Specks and logs. That’s what I’ve been thinking about since yesterday’s Ash Wednesday services, when we heard Jesus’ instruction to his disciples in Luke 6: Want to know how to be merciful like God is? You can start by not getting worked up about the speck in somebody else’s eye when you’ve got a whole log sticking out of your own.
David preached a great sermon on the passage. He talked about how hard it is to cultivate mercy toward others when so often we look at others and judge them on the basis of things we know we can “beat them” on. So we criticize others for being greedy or deceitful or lazy because we perceive ourselves to be generous or honest or hardworking — even though, somewhere deep down, we know how often we aren’t. It’s a lot less painful to carp on somebody else’s speck than it is to deal with our own logs.
This all resonated with me — a little too much for my own comfort. Yet I also found myself thinking of all the time I spend making comparisons in the other direction — comparing myself to people on the basis of things I “lose” on. So often I catch myself looking at people and criticizing myself because I think I’m somehow less than they are. So this person seems more successful than I am, that person has a better apartment than I do, somebody else is thinner than I am, and that person over there has the marriage and family I’d like. It’s like I start to envy other people’s little specks, because it seems to me all I’ve got are these huge logs.
There are any number of problems with this. But when I think about Jesus’ instruction to be merciful, two problems really stand out. One is pretty obvious: if I’m supposed to be merciful as my Father is merciful, and if my Father is merciful to — among other people — me, then I ought to be merciful to myself. Relentless self-judgment and self-criticism are hardly merciful. Constantly berating myself for having all these logs when other people seem to have managed only to have specks doesn’t help me become me more like my merciful Father.
The other problem with this comparison and judgment is a little less obvious but perhaps even more damaging. As David said yesterday, when we judge others based on things we can beat them on, then we are treating people as commodities to be used to make us feel better about ourselves. By the same token, if we judge ourselves based on things others can beat us on, we’re still treating those people as commodities; they’re just commodities we use to make us feel worse about ourselves. Either way, we’ve taken someone with dignity and worth, someone created in the image of God, and used them for our own ends. It doesn’t matter whether those ends are good or not, because commodifying people and using them is never good.

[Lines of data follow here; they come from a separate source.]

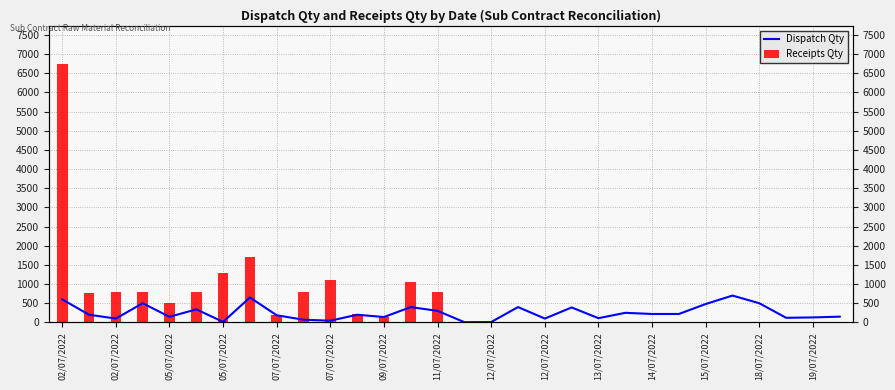

Which series has the largest range (max minus min)?

Receipts Qty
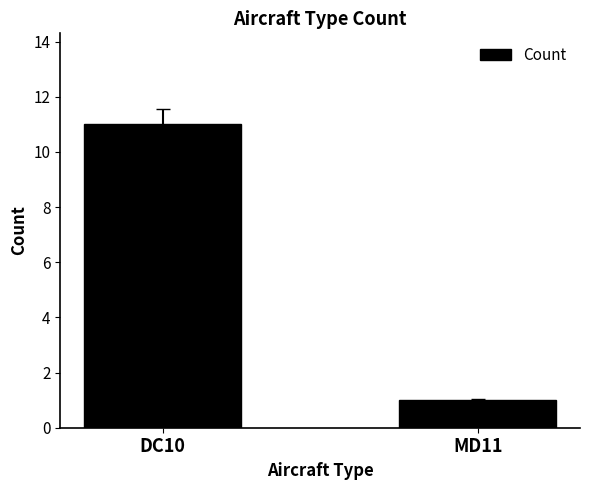

Which has a higher value, DC10 or MD11?

DC10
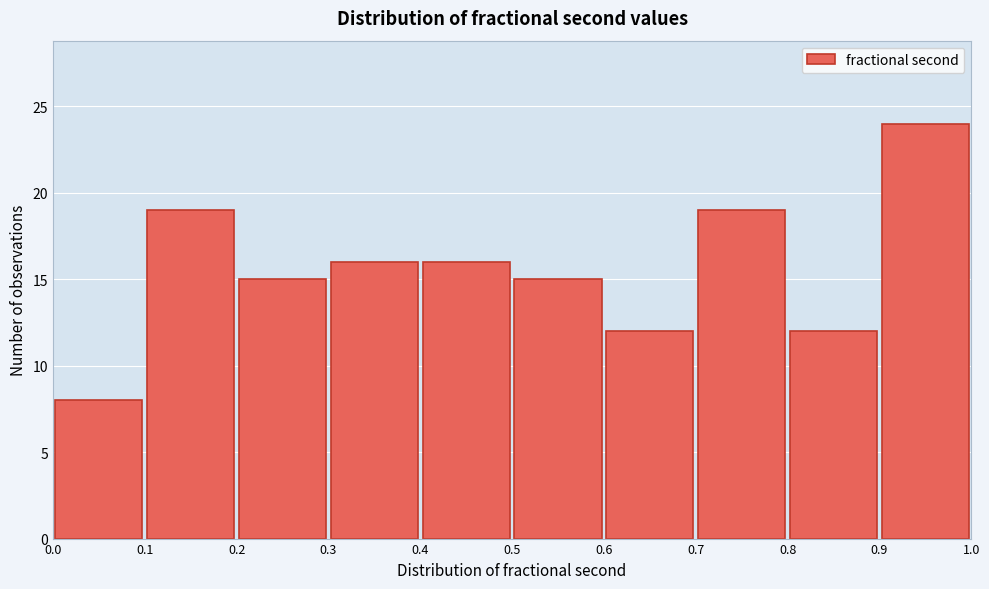

Reading left to right, transcribe this chart: for each bar, give the range it covers on the x-axis and its height. The values are not printed on the chart, so give them approximately, as read against the axis.

0.0 to 0.1: 8
0.1 to 0.2: 19
0.2 to 0.3: 15
0.3 to 0.4: 16
0.4 to 0.5: 16
0.5 to 0.6: 15
0.6 to 0.7: 12
0.7 to 0.8: 19
0.8 to 0.9: 12
0.9 to 1.0: 24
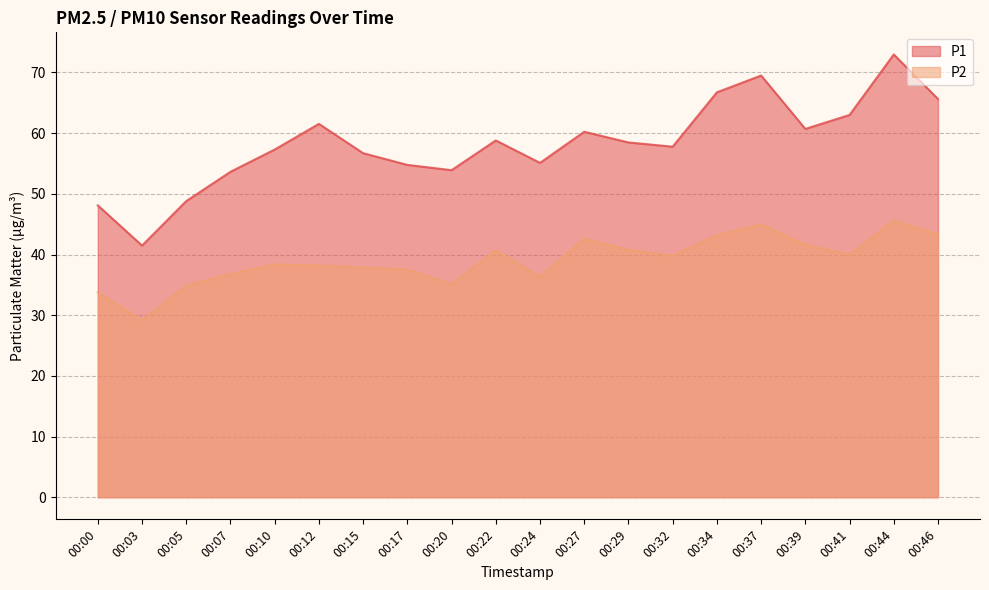

Which series has the largest total across all categories?

P1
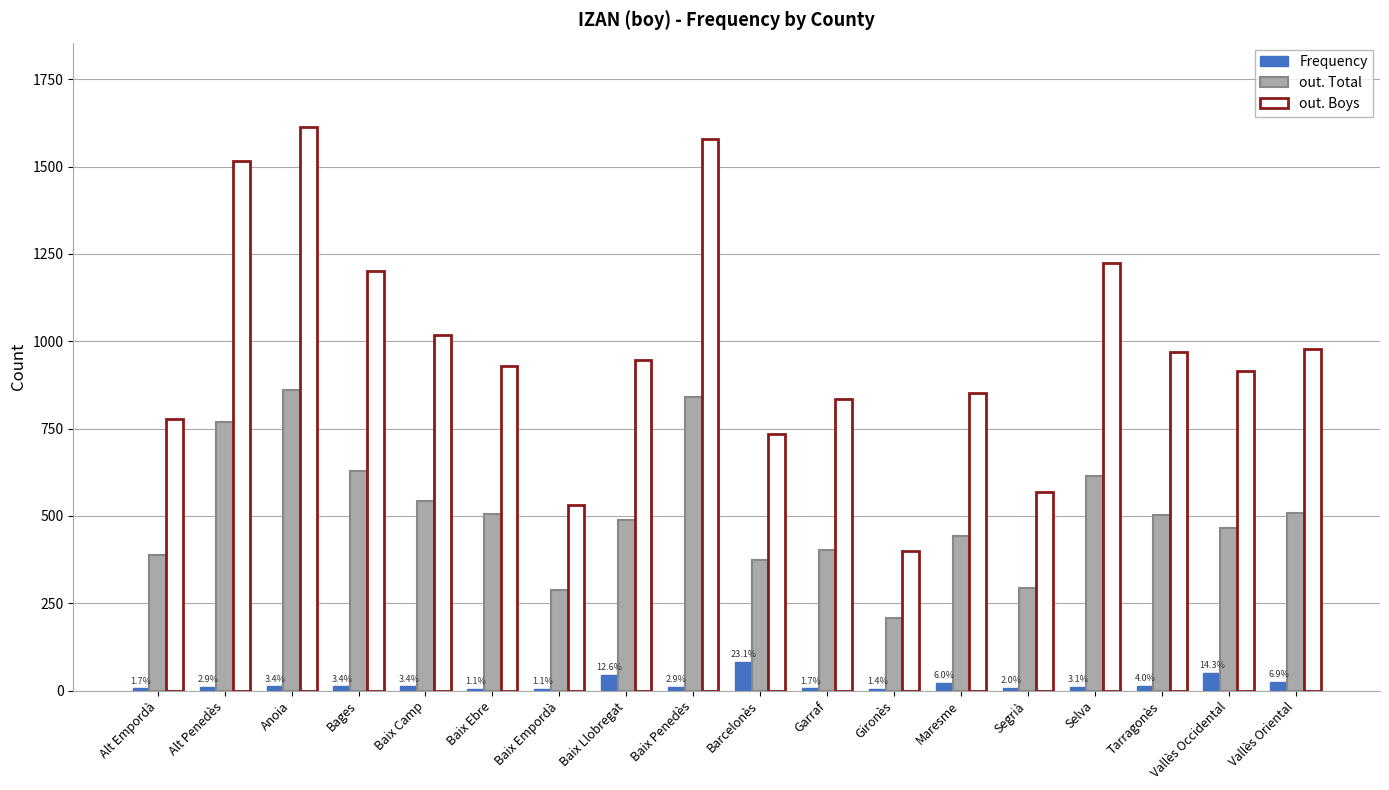

True or false: out. Total has a value of 100 at Baix Llobregat.

False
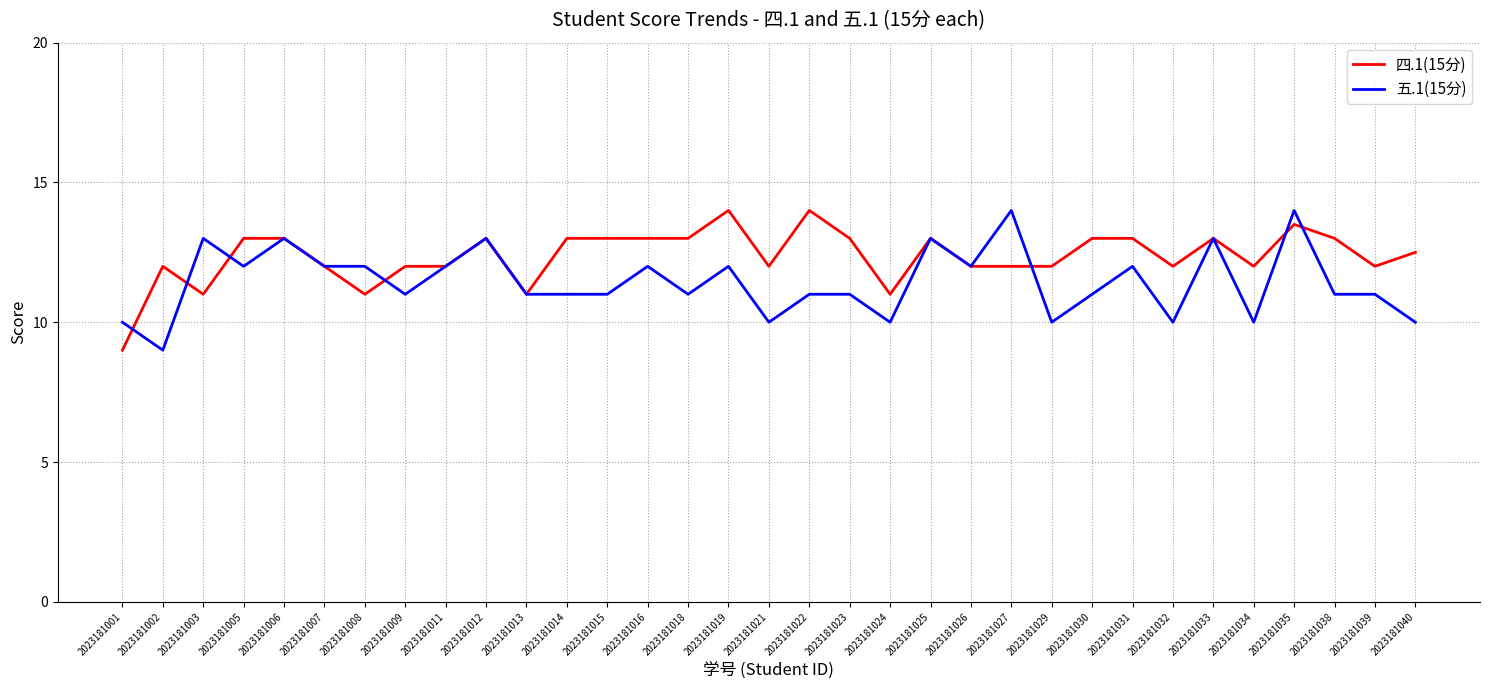

What is the total value across all series at 2023181038?

24.0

It’s never good, and it’s never merciful. Because when we only use someone as a foil against whom to measure our own perceived shortcomings, we cannot actually love that person. We cannot have compassion for the specks they do have that make their lives painful or difficult, or see if there might be any way we could serve them as they work on those specks.
And ultimately, it doesn’t really matter whether you’ve got a speck in your eye or a log, because either way, you can’t see very well. So my prayer for myself, and for all of us, this Lent is that what we’d long for most of all is clear vision. That we’d be desperate for God to remove the stuff in our eyes, no matter how big or small it is. That day by day, we’d see more and more clearly the beauty and the love and the majesty of our merciful Father. And that we’d give anything to become more like him.